Passage for review –
****************

Silvio DaVinci (282 posts) • 0

Just check the events calendar. Napa Valley Wine Bar has all you can eat pizza nights for Halloween week. (Halloween decorations, games, board games and candle lit dinner tables too :)

About the meaning of Halloween, it's all commercialized. Just like Christmas. Plus some places in the US can be an absolute bore too with Halloween. What's important, just like with Christmas and thanksgiving is to share it with friends, have a fun time and enjoy it with some good food and drinks in my opinion.

If I knew people had time off (which people don't as they work and teach also in the weekend) and there would be a lot of people coming we'd have a masked ball or something classy with real atmosphere.

I don't think it's right to criticize an American/ Irish holiday in a country where they barely introduced the hamburger.

Quester (233 posts) • 0

I never meant to criticise a holiday that is relevant to the Irish or Americans, sorry if I gave that impression.

Your comment about the commercialisation of holidays is part of what I meant about it being sad when the meaning is lost. The things you said which are important are the 'what', not the 'why'.
I personally think that someone celebrating a festival without knowing the meaning is diminishing & demeaning that festival.
What if you were hosting a party to celebrate your engagement or birth of your child, and someone says, "I don't care, I just want to get drunk & hit on the chicks"?
I would be quite unimpressed, but maybe that's just me.

Silvio DaVinci (282 posts) • 0

Yes, you're absolutely right about that Quester. I don't agree with that mentality at all (I met plenty people like that in the past. They'd fly out through my door without having opened it first.) But when you are limited in your means and people, you just have to make the best of it :) Especially when you're in a "strange" country. I think being with family and friends is more important then than a festival's original meaning. In the past it was that kind of mentality which made the people in remote countries like Australia and New Zealand stronger.

****************

Source data –

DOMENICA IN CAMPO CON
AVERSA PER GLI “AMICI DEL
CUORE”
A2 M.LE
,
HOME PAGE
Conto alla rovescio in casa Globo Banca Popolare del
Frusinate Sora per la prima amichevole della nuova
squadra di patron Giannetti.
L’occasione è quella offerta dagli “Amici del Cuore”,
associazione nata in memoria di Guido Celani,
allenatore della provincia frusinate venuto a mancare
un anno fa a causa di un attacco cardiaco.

****************

Required work –
How would the forum thread about celebrating Halloween go on? Write what follows its last post.

Written reply –
Quester (233 posts) • 0

It is true that when we are in a different country it is important to often have simple community (for community's sake alone) with loved ones and compatriots. However, coming from the "remote" Down Under myself, I found that when I am out of my home culture I sometimes cling to it even more, especially at festival times. For me it actually reinforces the significance and meaning of the cultural festivals when they come around. So especially at those times, when we hang out with loved ones we remember and celebrate our culture and the significance of the particular festival. And then at other times we can also try to learn about and celebrate local festivals too.

Silvio DaVinci (282 posts) • 0

PS: although it isn't listed on the events calendar anymore, all you can eat pizza with drinks continues this whole weekend :)

If interested we have Satuday evening a special VIP wine tasting with lecture (incl. all you can eat pizza on top for free)
We have a few spaces available. This is NOT a public event, so reservation is required. (18687190314)

yankee00 (1632 posts) • 0

"how would it be relevant to people in Kunming?"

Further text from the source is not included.